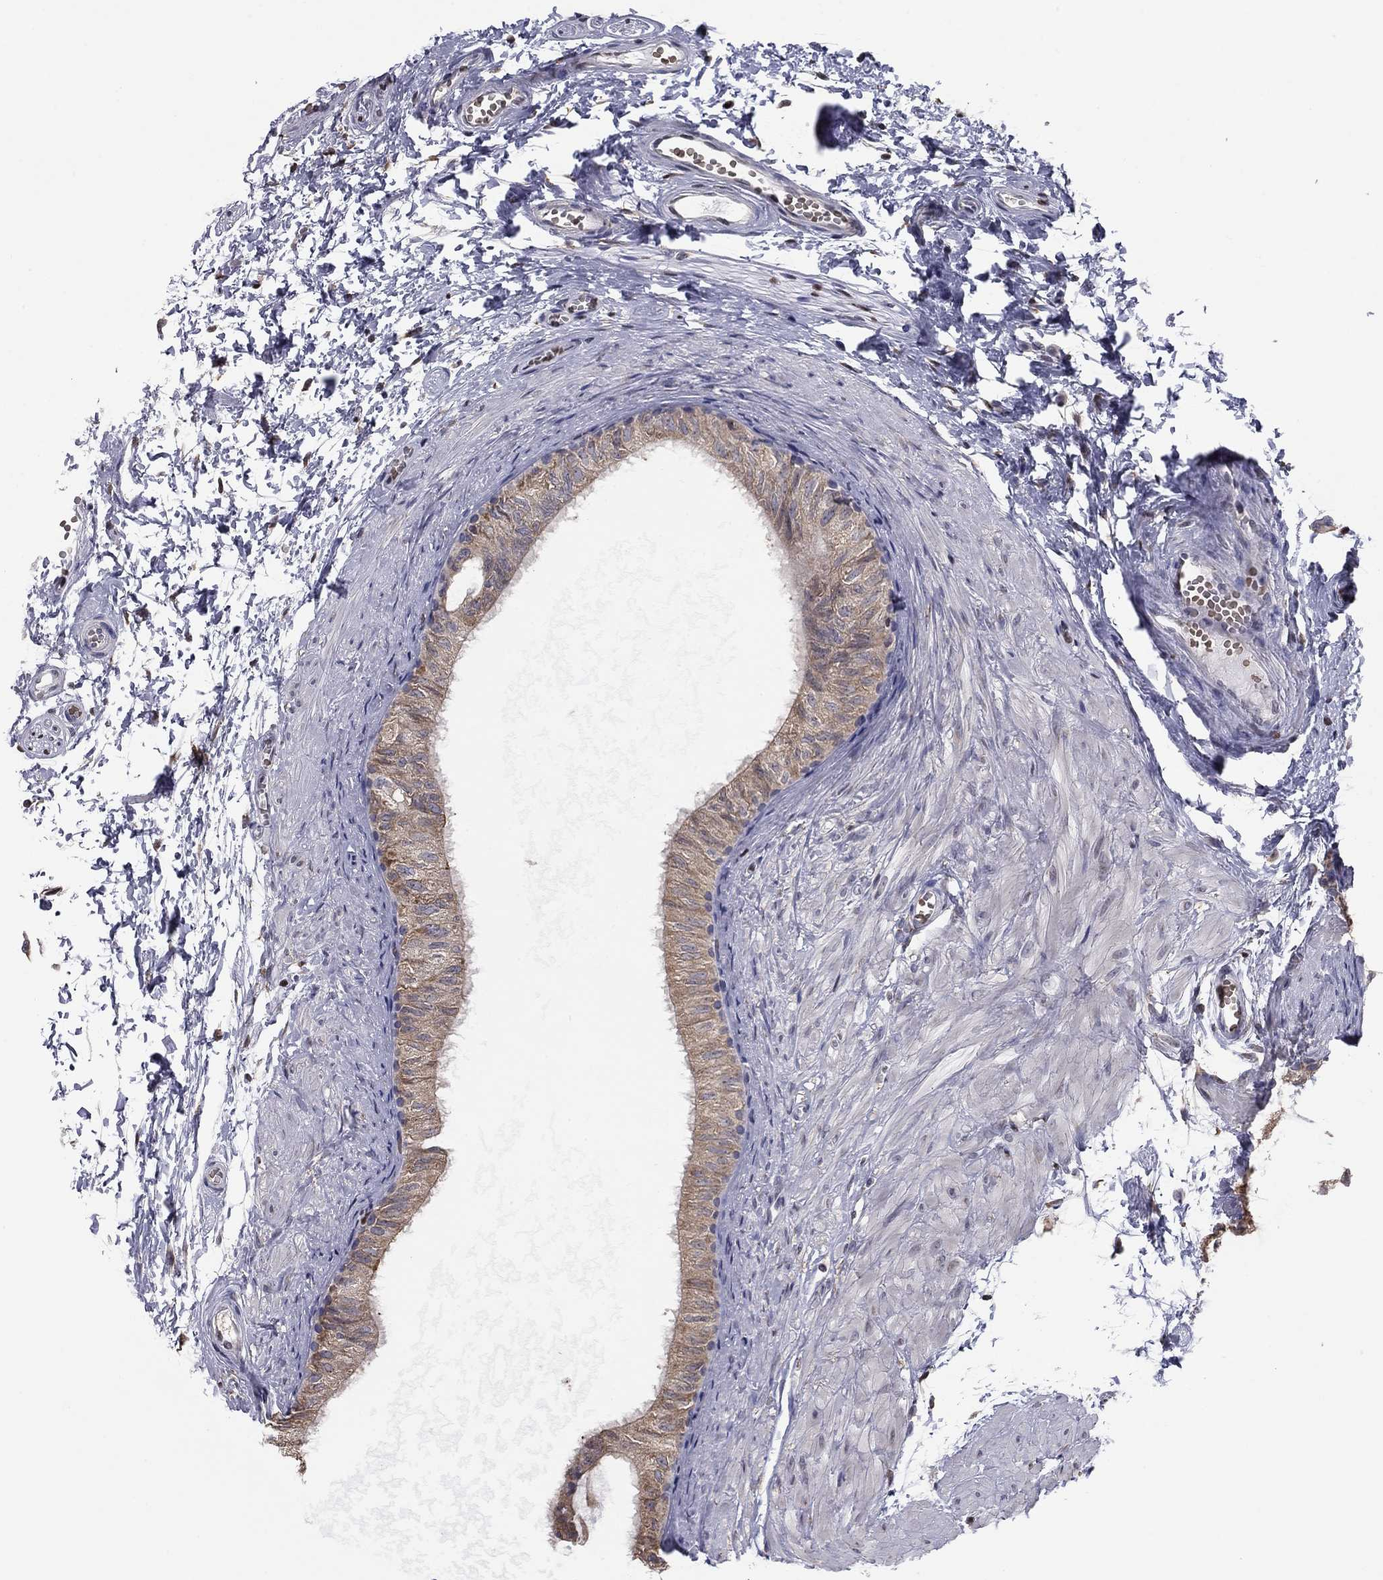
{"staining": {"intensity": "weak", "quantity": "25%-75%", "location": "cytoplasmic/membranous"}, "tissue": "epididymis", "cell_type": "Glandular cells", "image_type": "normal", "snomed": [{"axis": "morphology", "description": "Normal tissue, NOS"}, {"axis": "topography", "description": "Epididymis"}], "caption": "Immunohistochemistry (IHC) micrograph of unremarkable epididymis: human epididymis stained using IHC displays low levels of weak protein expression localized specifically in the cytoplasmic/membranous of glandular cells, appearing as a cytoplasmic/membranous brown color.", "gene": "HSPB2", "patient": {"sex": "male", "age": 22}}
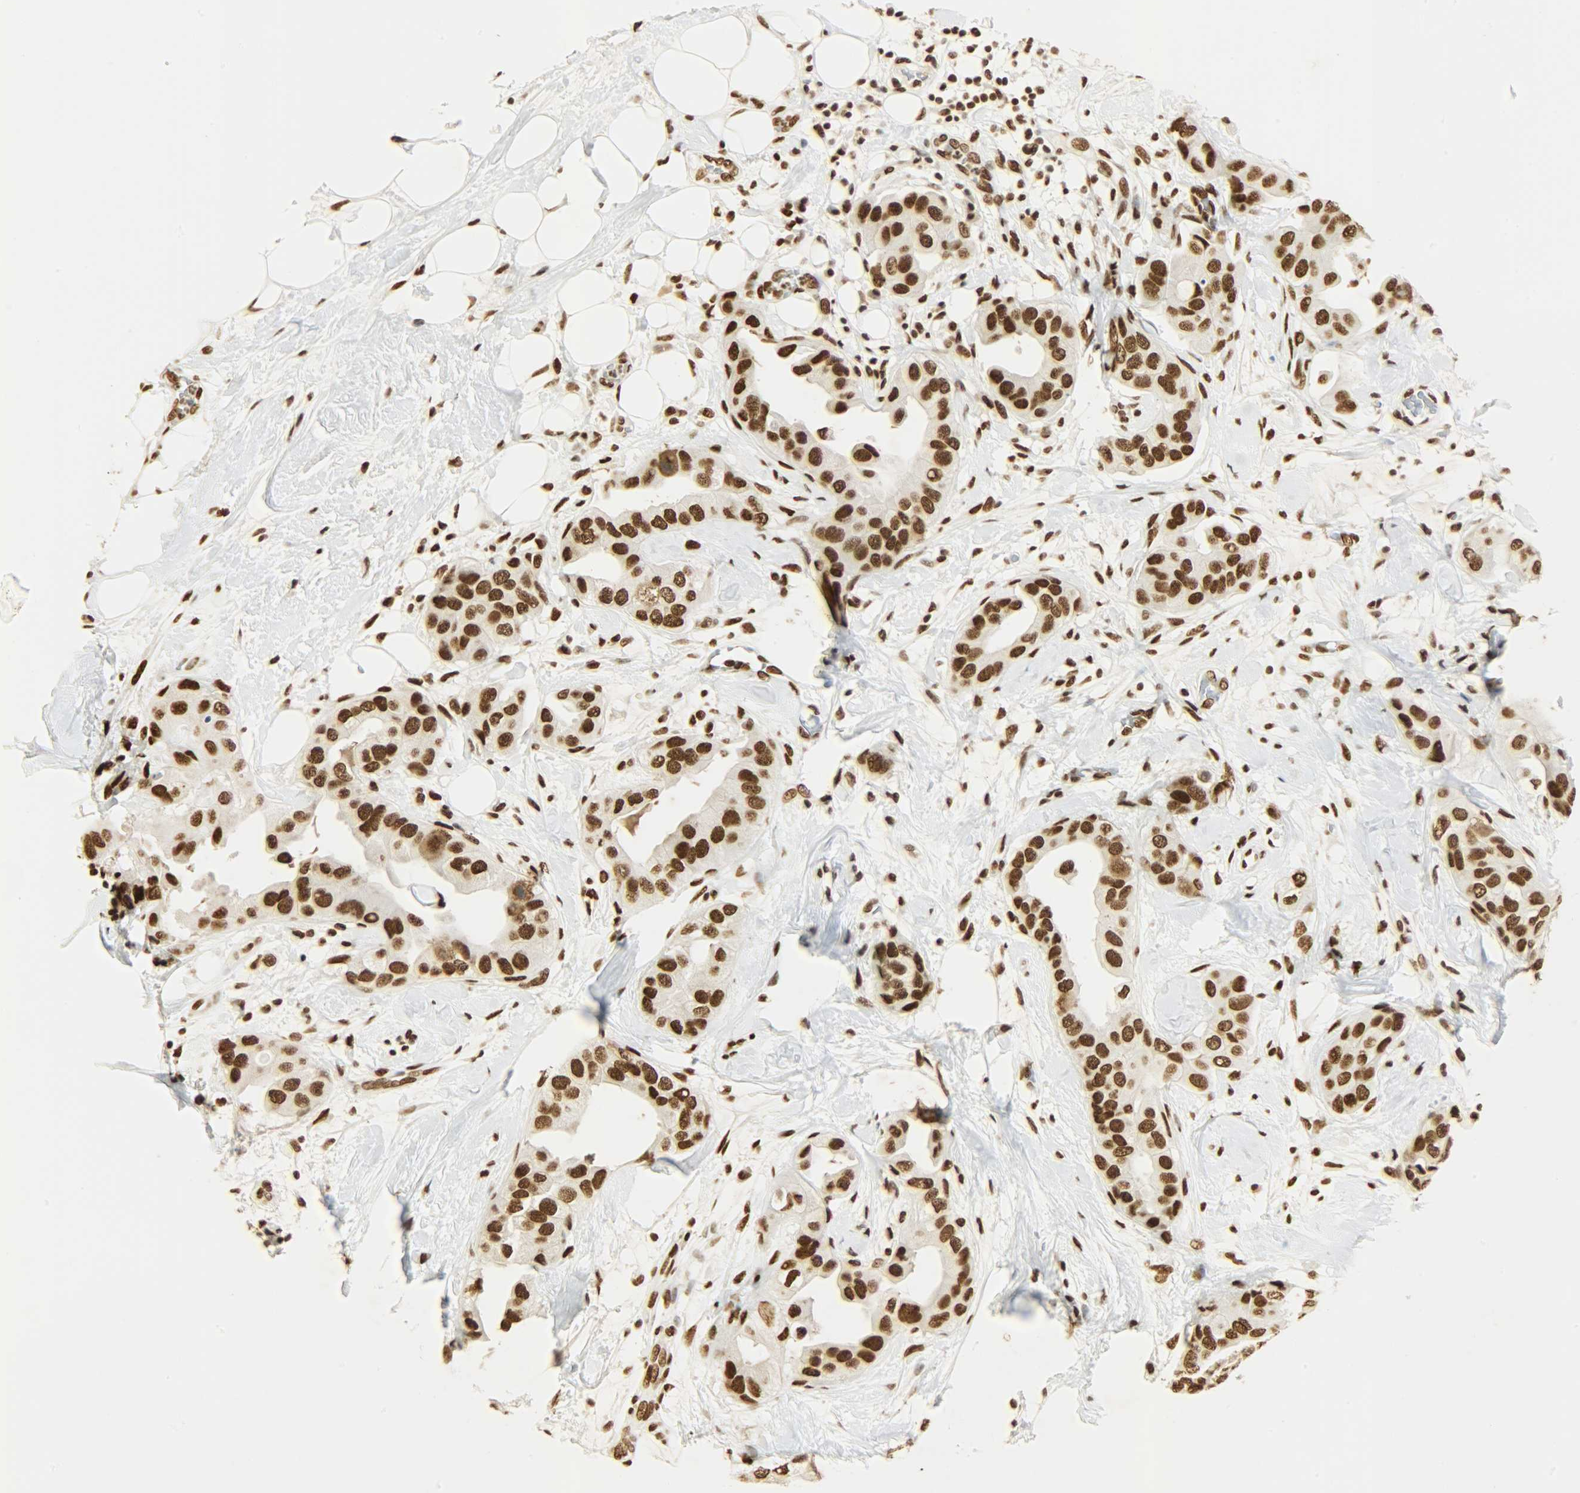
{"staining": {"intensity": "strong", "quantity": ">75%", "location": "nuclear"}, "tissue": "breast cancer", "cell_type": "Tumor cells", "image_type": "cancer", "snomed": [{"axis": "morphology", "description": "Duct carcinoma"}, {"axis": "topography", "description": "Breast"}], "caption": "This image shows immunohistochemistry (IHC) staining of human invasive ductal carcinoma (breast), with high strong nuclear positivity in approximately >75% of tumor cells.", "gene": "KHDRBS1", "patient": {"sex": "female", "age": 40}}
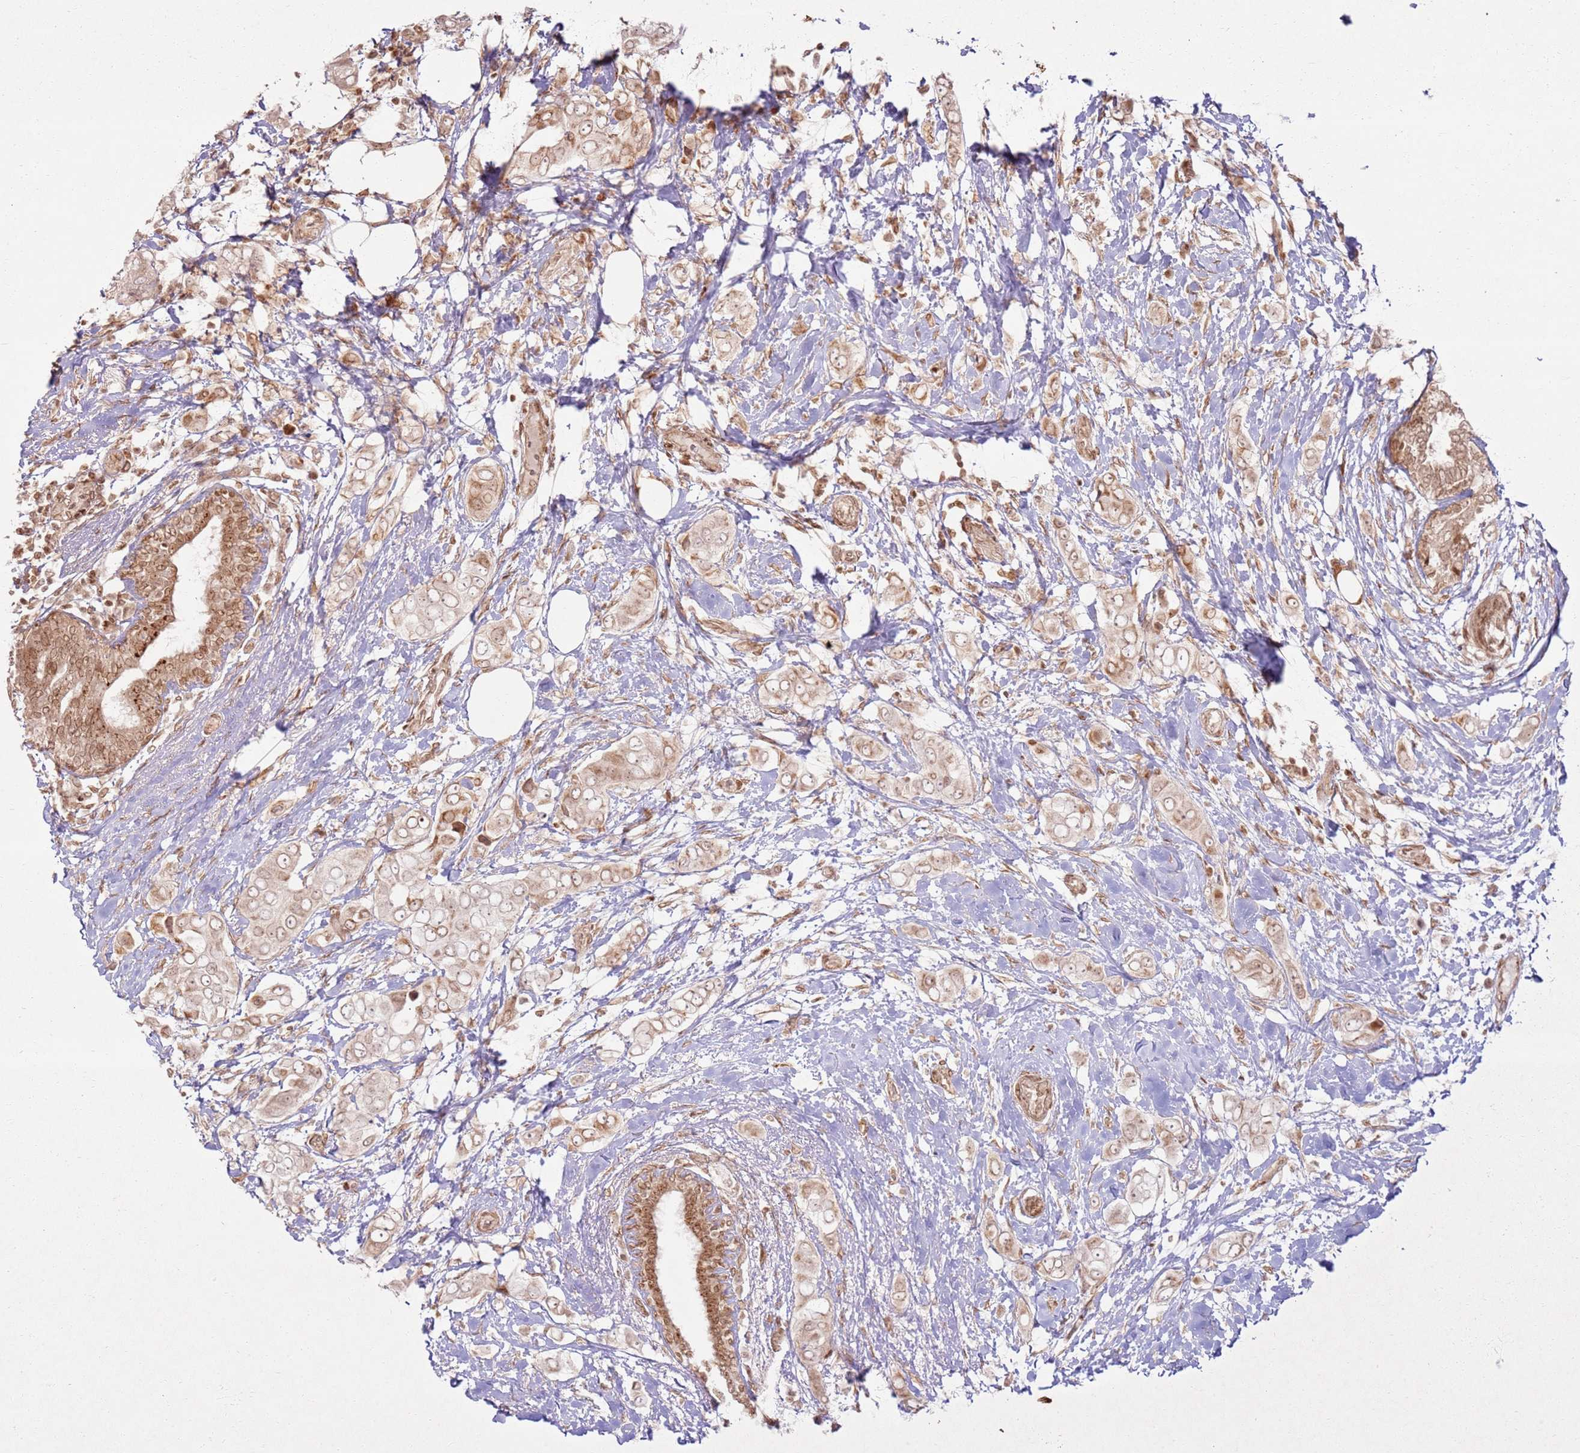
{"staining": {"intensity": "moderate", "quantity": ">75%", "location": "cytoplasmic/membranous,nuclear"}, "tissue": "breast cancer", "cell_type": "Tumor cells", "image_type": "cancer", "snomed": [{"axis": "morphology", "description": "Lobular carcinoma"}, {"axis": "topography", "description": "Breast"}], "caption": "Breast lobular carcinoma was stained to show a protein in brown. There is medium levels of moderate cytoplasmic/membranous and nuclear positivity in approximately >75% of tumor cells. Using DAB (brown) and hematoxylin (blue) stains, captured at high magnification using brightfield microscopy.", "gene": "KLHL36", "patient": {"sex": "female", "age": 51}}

**What you will do**
Provide a precise transcription of the listing, excluding each picture.

**Answer to this problem**
{"staining": {"intensity": "weak", "quantity": "25%-75%", "location": "cytoplasmic/membranous"}, "tissue": "epididymis", "cell_type": "Glandular cells", "image_type": "normal", "snomed": [{"axis": "morphology", "description": "Normal tissue, NOS"}, {"axis": "topography", "description": "Epididymis"}], "caption": "Immunohistochemistry (IHC) micrograph of unremarkable epididymis: human epididymis stained using IHC displays low levels of weak protein expression localized specifically in the cytoplasmic/membranous of glandular cells, appearing as a cytoplasmic/membranous brown color.", "gene": "HSPB2", "patient": {"sex": "male", "age": 22}}
{"staining": {"intensity": "strong", "quantity": ">75%", "location": "nuclear"}, "tissue": "breast cancer", "cell_type": "Tumor cells", "image_type": "cancer", "snomed": [{"axis": "morphology", "description": "Duct carcinoma"}, {"axis": "topography", "description": "Breast"}], "caption": "This image shows immunohistochemistry (IHC) staining of human invasive ductal carcinoma (breast), with high strong nuclear positivity in approximately >75% of tumor cells.", "gene": "KHDRBS1", "patient": {"sex": "female", "age": 40}}
{"staining": {"intensity": "moderate", "quantity": ">75%", "location": "cytoplasmic/membranous,nuclear"}, "tissue": "breast cancer", "cell_type": "Tumor cells", "image_type": "cancer", "snomed": [{"axis": "morphology", "description": "Lobular carcinoma"}, {"axis": "topography", "description": "Breast"}], "caption": "Breast lobular carcinoma was stained to show a protein in brown. There is medium levels of moderate cytoplasmic/membranous and nuclear positivity in approximately >75% of tumor cells. Using DAB (brown) and hematoxylin (blue) stains, captured at high magnification using brightfield microscopy.", "gene": "KLHL36", "patient": {"sex": "female", "age": 51}}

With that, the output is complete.